An introduction to Pope Francis' encyclical letter on care for our common home.
“Praise be to You, my Lord”. In the words of this beautiful canticle, Saint Francis of Assisi reminds us that our common home is like a sister with whom we share our life and a beautiful mother who opens her arms to embrace us. [1]
The first words of the encyclical also open up one of the central themes of the seminar held by a former student of Casa Balthasar: What does it mean to think ecologically and to live in a "common home"?
"Man is created" was the title of the second day of the conference, which leads to the words of Pope Francis: "We are not God. The earth was here before us and it has been given to us." [67], This statement is pushed even further with the words of the Genesis account which even speak of "dominion". How to understand these phrases?

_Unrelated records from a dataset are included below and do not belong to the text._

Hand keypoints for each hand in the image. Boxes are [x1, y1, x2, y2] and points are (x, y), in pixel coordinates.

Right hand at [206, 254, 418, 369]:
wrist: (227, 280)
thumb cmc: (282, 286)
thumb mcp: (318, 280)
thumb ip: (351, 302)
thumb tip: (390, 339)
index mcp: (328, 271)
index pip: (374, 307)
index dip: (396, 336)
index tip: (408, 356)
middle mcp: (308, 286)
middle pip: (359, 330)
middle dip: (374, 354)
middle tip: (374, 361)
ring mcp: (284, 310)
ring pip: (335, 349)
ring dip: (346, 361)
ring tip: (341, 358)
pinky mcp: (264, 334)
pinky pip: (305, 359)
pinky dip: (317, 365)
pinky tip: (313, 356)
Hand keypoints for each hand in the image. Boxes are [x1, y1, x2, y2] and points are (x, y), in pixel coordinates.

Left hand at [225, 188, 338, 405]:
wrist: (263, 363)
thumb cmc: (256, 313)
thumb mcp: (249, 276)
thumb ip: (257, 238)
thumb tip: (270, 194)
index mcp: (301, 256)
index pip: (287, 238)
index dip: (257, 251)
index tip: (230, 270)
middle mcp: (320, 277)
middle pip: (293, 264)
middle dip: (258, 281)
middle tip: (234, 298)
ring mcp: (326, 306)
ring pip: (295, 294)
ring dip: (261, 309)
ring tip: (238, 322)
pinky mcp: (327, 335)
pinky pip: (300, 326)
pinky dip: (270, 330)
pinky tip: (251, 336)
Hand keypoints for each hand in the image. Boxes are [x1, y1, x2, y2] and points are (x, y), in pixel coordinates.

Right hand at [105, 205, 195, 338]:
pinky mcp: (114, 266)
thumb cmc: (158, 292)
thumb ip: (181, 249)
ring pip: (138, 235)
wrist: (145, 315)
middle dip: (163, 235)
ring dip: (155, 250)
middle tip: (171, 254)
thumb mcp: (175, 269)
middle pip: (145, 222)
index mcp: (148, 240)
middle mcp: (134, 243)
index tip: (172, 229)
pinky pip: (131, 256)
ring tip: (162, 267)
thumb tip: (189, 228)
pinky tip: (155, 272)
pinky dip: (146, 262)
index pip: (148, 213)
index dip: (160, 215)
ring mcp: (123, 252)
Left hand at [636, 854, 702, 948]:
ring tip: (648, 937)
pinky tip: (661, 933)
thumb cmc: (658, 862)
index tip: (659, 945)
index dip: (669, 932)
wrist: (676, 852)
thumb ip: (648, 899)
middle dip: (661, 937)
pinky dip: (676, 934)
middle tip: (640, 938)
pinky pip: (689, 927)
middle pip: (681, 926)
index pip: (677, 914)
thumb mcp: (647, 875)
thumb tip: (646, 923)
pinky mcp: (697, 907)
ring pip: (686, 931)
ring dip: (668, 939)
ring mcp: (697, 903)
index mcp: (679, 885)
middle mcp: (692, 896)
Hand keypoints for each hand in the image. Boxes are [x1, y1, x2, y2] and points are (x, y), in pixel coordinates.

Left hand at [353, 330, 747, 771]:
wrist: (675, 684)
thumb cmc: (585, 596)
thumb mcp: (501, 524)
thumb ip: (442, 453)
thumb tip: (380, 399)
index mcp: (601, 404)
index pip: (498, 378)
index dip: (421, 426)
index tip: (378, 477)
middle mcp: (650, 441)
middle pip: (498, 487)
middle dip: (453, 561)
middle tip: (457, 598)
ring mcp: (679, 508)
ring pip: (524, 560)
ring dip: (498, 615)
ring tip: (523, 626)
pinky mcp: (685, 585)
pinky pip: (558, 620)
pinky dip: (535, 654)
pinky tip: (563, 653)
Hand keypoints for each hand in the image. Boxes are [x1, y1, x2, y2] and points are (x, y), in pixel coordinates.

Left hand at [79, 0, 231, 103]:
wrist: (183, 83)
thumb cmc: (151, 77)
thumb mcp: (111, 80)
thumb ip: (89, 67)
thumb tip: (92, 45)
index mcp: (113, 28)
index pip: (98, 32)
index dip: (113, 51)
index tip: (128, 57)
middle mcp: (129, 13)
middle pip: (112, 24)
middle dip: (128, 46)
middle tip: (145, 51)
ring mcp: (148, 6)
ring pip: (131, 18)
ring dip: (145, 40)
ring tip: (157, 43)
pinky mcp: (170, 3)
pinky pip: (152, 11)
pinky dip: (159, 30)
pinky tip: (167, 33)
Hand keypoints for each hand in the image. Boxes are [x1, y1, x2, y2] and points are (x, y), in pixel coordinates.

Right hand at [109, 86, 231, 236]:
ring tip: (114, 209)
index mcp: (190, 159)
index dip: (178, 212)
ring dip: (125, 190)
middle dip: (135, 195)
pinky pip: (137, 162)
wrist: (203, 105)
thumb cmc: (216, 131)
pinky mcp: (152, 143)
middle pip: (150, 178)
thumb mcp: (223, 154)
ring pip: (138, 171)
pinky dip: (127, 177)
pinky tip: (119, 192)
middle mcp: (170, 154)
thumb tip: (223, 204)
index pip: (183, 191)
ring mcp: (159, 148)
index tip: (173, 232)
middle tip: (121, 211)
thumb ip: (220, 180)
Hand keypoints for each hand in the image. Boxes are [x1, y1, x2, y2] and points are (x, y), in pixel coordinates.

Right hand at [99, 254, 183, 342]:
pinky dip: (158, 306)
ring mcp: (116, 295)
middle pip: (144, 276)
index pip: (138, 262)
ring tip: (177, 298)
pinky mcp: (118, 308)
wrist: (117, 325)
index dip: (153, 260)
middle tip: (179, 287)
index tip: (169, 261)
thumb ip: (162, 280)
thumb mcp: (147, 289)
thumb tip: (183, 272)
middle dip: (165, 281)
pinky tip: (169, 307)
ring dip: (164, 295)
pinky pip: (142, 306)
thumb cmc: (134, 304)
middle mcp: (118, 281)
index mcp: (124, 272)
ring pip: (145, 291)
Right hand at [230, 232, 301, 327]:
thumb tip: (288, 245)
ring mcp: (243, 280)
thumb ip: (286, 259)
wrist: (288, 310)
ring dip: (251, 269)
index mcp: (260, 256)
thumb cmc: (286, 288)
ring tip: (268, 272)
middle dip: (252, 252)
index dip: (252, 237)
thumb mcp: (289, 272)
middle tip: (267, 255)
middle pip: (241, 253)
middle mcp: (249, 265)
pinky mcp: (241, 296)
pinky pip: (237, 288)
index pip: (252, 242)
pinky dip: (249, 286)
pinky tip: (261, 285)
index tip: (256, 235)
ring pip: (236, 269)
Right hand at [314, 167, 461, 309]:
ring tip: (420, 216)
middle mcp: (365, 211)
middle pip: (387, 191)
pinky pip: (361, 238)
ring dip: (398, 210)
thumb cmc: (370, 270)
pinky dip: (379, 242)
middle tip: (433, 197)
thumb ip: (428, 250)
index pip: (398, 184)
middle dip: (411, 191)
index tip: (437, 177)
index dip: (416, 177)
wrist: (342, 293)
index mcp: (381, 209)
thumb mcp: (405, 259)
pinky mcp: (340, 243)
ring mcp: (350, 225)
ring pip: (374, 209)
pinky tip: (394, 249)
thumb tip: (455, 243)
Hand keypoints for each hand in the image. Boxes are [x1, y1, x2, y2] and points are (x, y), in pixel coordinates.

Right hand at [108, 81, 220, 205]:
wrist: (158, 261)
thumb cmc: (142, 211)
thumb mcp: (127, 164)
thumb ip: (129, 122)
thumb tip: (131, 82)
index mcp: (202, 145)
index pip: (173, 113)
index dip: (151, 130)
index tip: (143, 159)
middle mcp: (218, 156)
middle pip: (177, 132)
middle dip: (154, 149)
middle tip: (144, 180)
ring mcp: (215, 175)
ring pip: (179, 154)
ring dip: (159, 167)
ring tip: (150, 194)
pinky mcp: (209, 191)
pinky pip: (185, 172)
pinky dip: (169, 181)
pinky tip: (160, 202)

This takes us right to key themes of the encyclical such as "rapidification" [18: the continued acceleration of changes affecting humanity and a more intensified pace of life and work], the culture of relativism [123: which drives one person to take advantage of another, to treat others as mere objects...] and extreme consumerism promoted by the market. All three can be placed under the sign of the techno-economic paradigm.
"To seek only a technical remedy to each environmental problem which comes up is to separate what is in reality interconnected and to mask the true and deepest problems of the global system." [111] Or in the words of Johann Wolfgang von Goethe, which were used for the title of the course: "Kein Lebend'ges ist ein Eins, Immer ist's ein Vieles".
The joy of the task
At the end of the course we meditated on the chapter "Civic and political love", where Pope Francis writes: "Care for nature is part of a lifestyle which includes the capacity for living together and communion. Jesus reminded us that we have God as our common Father and that this makes us brothers and sisters. Fraternal love can only be gratuitous; it can never be a means of repaying others for what they have done or will do for us. That is why it is possible to love our enemies. This same gratuitousness inspires us to love and accept the wind, the sun and the clouds, even though we cannot control them. In this sense, we can speak of a ‘universal fraternity’.” [228]
The numbers in [] refer to the paragraph numbering of the encyclical.